The prevailing shipbreaking technique is to run the vessels hard aground at the highest possible speed to get them as close as can be to where demolition is to take place. The best sites are where there is a very shallow beach gradient and a high tidal range.

Swarms of workers then strip the ships of all possible equipment, fittings, and fluids. More than a million workers are employed at the South Asian sites, which did over $6 billion worth of business in 2012. At the same time, unsafe working conditions resulted in the deaths of 40 workers and injuries to hundreds more.

The labor-intensive approach can recycle virtually 90 percent of a ship. From porthole fittings to large generator sets, everything useful is offered for sale. At many sites you will find large “bazaars” just outside the gates, where buyers can shop for reusable stuff.

● ● ● ● ●

### TASK INSTRUCTIONS
Please continue the text on shipbreaking from where it stops. The lines that come next have nothing to do with this.

### RECORDS SHOWN

● ● ● ● ●

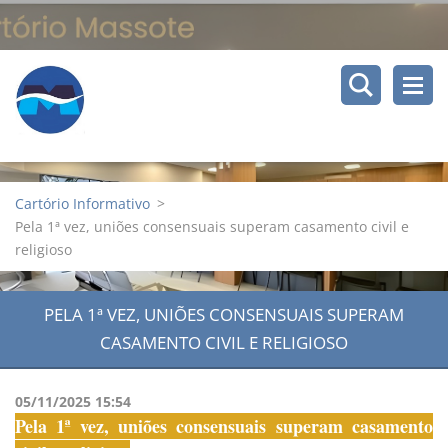
Cartório Informativo
>
Pela 1ª vez, uniões consensuais superam casamento civil e
religioso
PELA 1ª VEZ, UNIÕES CONSENSUAIS SUPERAM
CASAMENTO CIVIL E RELIGIOSO
05/11/2025 15:54
Pela 1ª vez, uniões consensuais superam casamento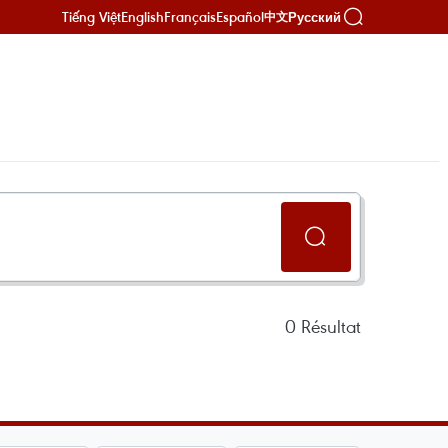
Tiếng Việt
English
Français
Español
Русский
中文
0
Résultat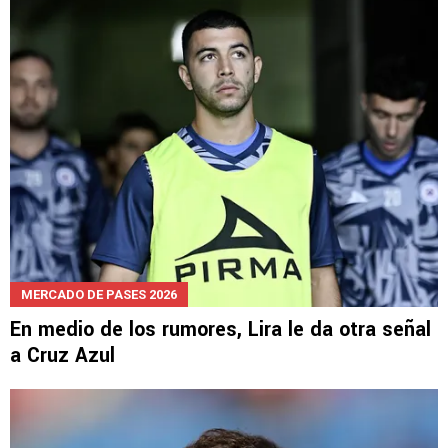
MERCADO DE PASES 2026
En medio de los rumores, Lira le da otra señal
a Cruz Azul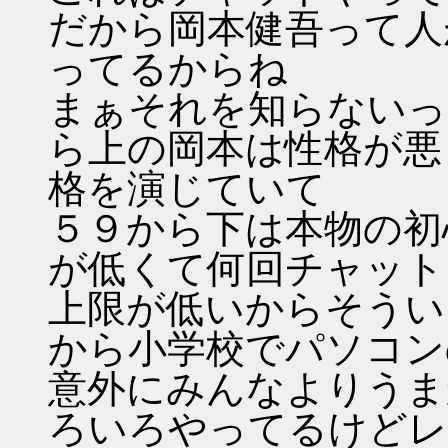
だから岡本健吾って人
ってるからね
まぁそれを知らないっ
ら上の岡本は性格が悪
格を演じていて
５９から下は本物の初
が低くて何回チャット
上限が低いからそうい
から小学校でパソコン
意外にみんなよりうま
ろいろやってるけどレ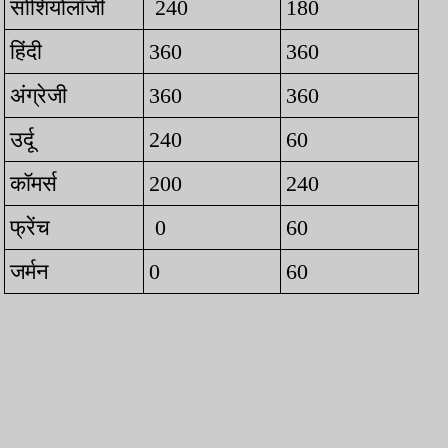
सोशियोलॉजी
240
180
हिंदी
360
360
अंग्रेजी
360
360
उर्दू
240
60
कॉमर्स
200
240
फ्रेंच
0
60
जर्मन
0
60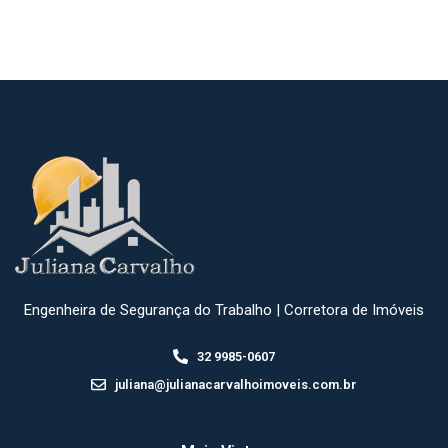
Engenheira de Segurança do Trabalho | Corretora de Imóveis
32 9985-0607
juliana@julianacarvalhoimoveis.com.br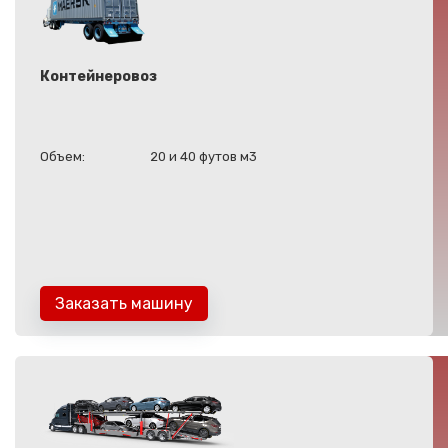
Контейнеровоз
Объем:
20 и 40 футов м3
Заказать машину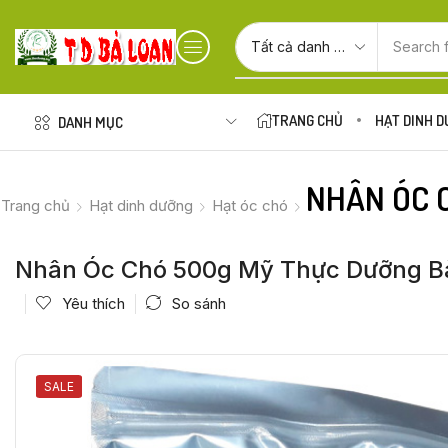
Search 
TRANG CHỦ
HẠT DINH 
DANH MỤC
NHÂN ÓC 
Trang chủ
Hạt dinh dưỡng
Hạt óc chó
Nhân Óc Chó 500g Mỹ Thực Dưỡng B
Yêu thích
So sánh
SALE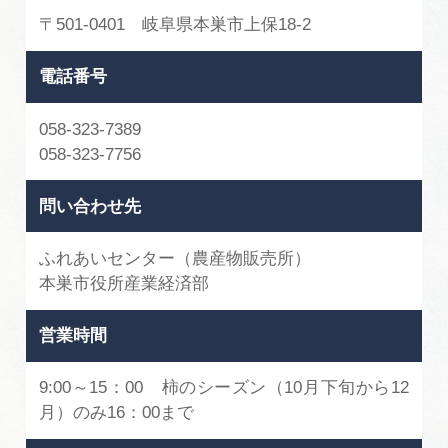
〒501-0401 岐阜県本巣市上保18-2
電話番号
058-323-7389
058-323-7756
問い合わせ先
ふれあいセンター（農産物販売所）
本巣市役所産業経済部
営業時間
9:00～15：00 柿のシーズン（10月下旬から12
月）のみ16：00まで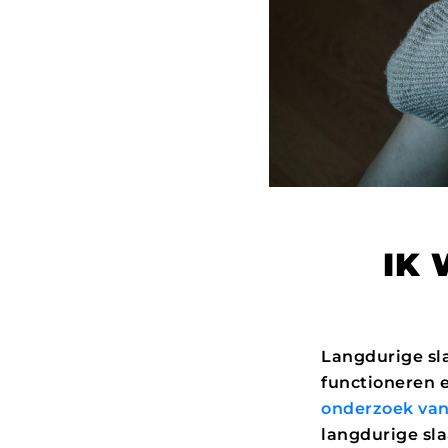
IK 
Langdurige sl
functioneren 
onderzoek va
langdurige sla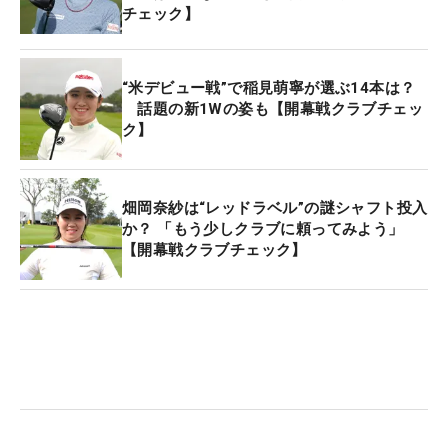
チェック】
“米デビュー戦”で稲見萌寧が選ぶ14本は？
話題の新1Wの姿も【開幕戦クラブチェッ
ク】
畑岡奈紗は“レッドラベル”の謎シャフト投入
か？ 「もう少しクラブに頼ってみよう」
【開幕戦クラブチェック】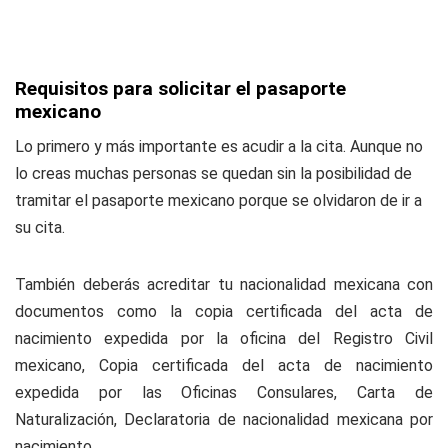
Requisitos para solicitar el pasaporte
mexicano
Lo primero y más importante es acudir a la cita. Aunque no
lo creas muchas personas se quedan sin la posibilidad de
tramitar el pasaporte mexicano porque se olvidaron de ir a
su cita.
También deberás acreditar tu nacionalidad mexicana con
documentos como la copia certificada del acta de
nacimiento expedida por la oficina del Registro Civil
mexicano, Copia certificada del acta de nacimiento
expedida por las Oficinas Consulares, Carta de
Naturalización, Declaratoria de nacionalidad mexicana por
nacimiento.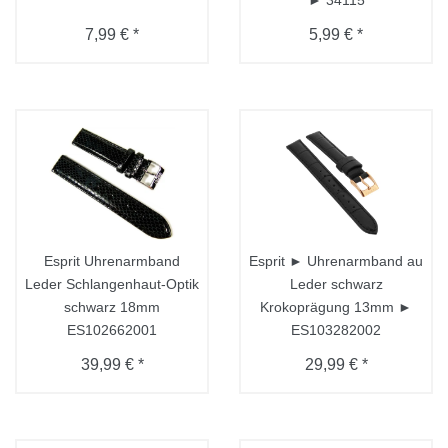
7,99 € *
5,99 € *
Esprit Uhrenarmband
Esprit ► Uhrenarmband au
Leder Schlangenhaut-Optik
Leder schwarz
schwarz 18mm
Krokoprägung 13mm ►
ES102662001
ES103282002
39,99 € *
29,99 € *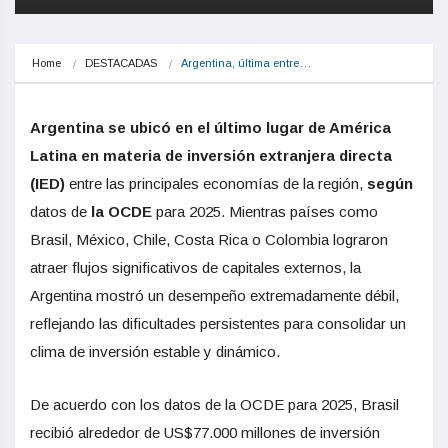
Home
DESTACADAS
Argentina, última entre…
Argentina se ubicó en el último lugar de América
Latina en materia de inversión extranjera directa
(IED)
entre las principales economías de la región,
según
datos de
la OCDE
para 2025. Mientras países como
Brasil, México, Chile, Costa Rica o Colombia lograron
atraer flujos significativos de capitales externos, la
Argentina mostró un desempeño extremadamente débil,
reflejando las dificultades persistentes para consolidar un
clima de inversión estable y dinámico.
De acuerdo con los datos de la OCDE para 2025, Brasil
recibió alrededor de US$77.000 millones de inversión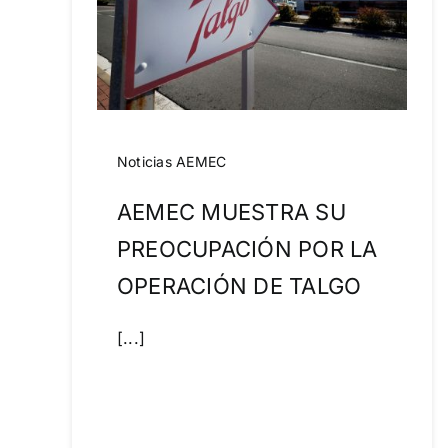
Noticias AEMEC
AEMEC MUESTRA SU
PREOCUPACIÓN POR LA
OPERACIÓN DE TALGO
[...]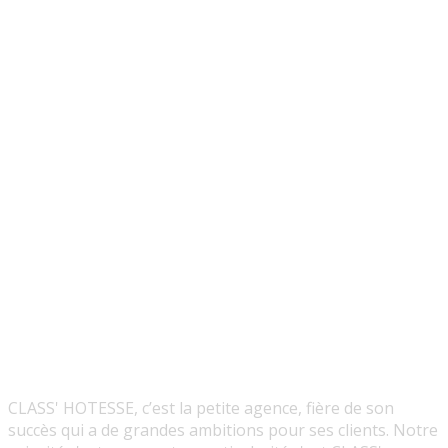
CLASS' HOTESSE, c’est la petite agence, fière de son
succès qui a de grandes ambitions pour ses clients. Notre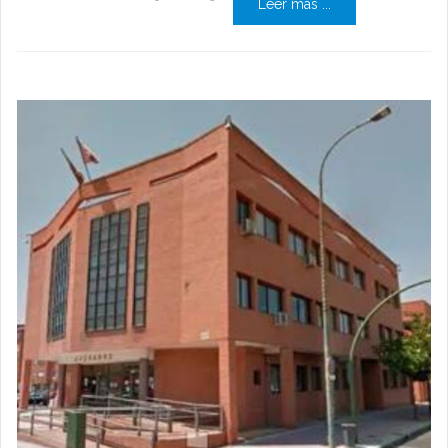
Leer más ...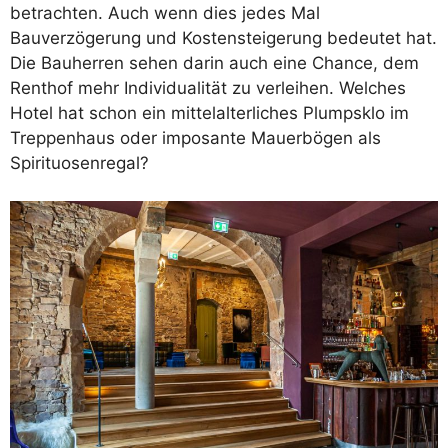
betrachten. Auch wenn dies jedes Mal
Bauverzögerung und Kostensteigerung bedeutet hat.
Die Bauherren sehen darin auch eine Chance, dem
Renthof mehr Individualität zu verleihen. Welches
Hotel hat schon ein mittelalterliches Plumpsklo im
Treppenhaus oder imposante Mauerbögen als
Spirituosenregal?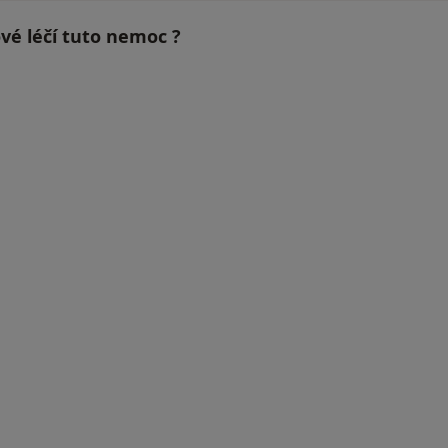
ové léčí tuto nemoc ?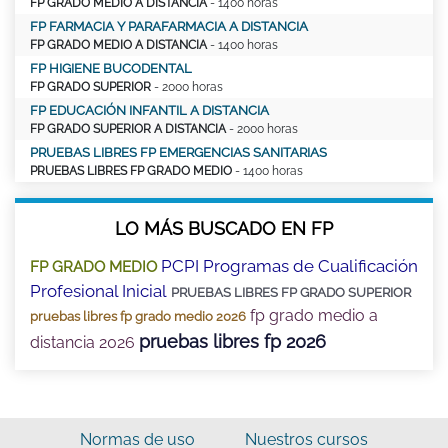
FP GRADO MEDIO A DISTANCIA
- 1400 horas
FP FARMACIA Y PARAFARMACIA A DISTANCIA
FP GRADO MEDIO A DISTANCIA
- 1400 horas
FP HIGIENE BUCODENTAL
FP GRADO SUPERIOR
- 2000 horas
FP EDUCACIÓN INFANTIL A DISTANCIA
FP GRADO SUPERIOR A DISTANCIA
- 2000 horas
PRUEBAS LIBRES FP EMERGENCIAS SANITARIAS
PRUEBAS LIBRES FP GRADO MEDIO
- 1400 horas
LO MÁS BUSCADO EN FP
PCPI Programas de Cualificación
FP GRADO MEDIO
Profesional Inicial
PRUEBAS LIBRES FP GRADO SUPERIOR
fp grado medio a
pruebas libres fp grado medio 2026
pruebas libres fp 2026
distancia 2026
Normas de uso
Nuestros cursos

● ● ● ● ●

### EXERCISE ANSWER
The top five countries’ shipbreakers are not high-tech, efficient operations. It is a combination of abundant cheap labor and very poor worker safety that creates the business advantage. In addition, the removal and disposal of toxic materials such as asbestos and PCBs is mostly very casual.

South Asian ship recyclers can actually outbid others in buying retired ships even though those yards may pay more for them. Their low operating costs make the difference. For example, they can make money paying $400 per ton per ship while outside competitors could only offer no more than $375 per ton. One company in Bangladesh, where the lowest costs and most unsafe operations are located, was reported to be making a 20 percent profit on its operations.

To be sure, almost all the operations in Bangladesh, India, and Pakistan are profoundly dirty and unsafe. Recently, there have been some very modest token efforts by those nations to improve conditions. More important, there is increasing international concern that developed nations are simply exporting their “dirt” to the Third World in the name of maximizing profit.

As a result, the European community and the Organization for Economic Cooperation and Development are working on standards and regulations for ship disposals. This will help, but the rules could be outmaneuvered if the ships are flagged in nations where such regulations may not apply, for example, flag-of-convenience states such as Panama, the Bahamas, Liberia, etc.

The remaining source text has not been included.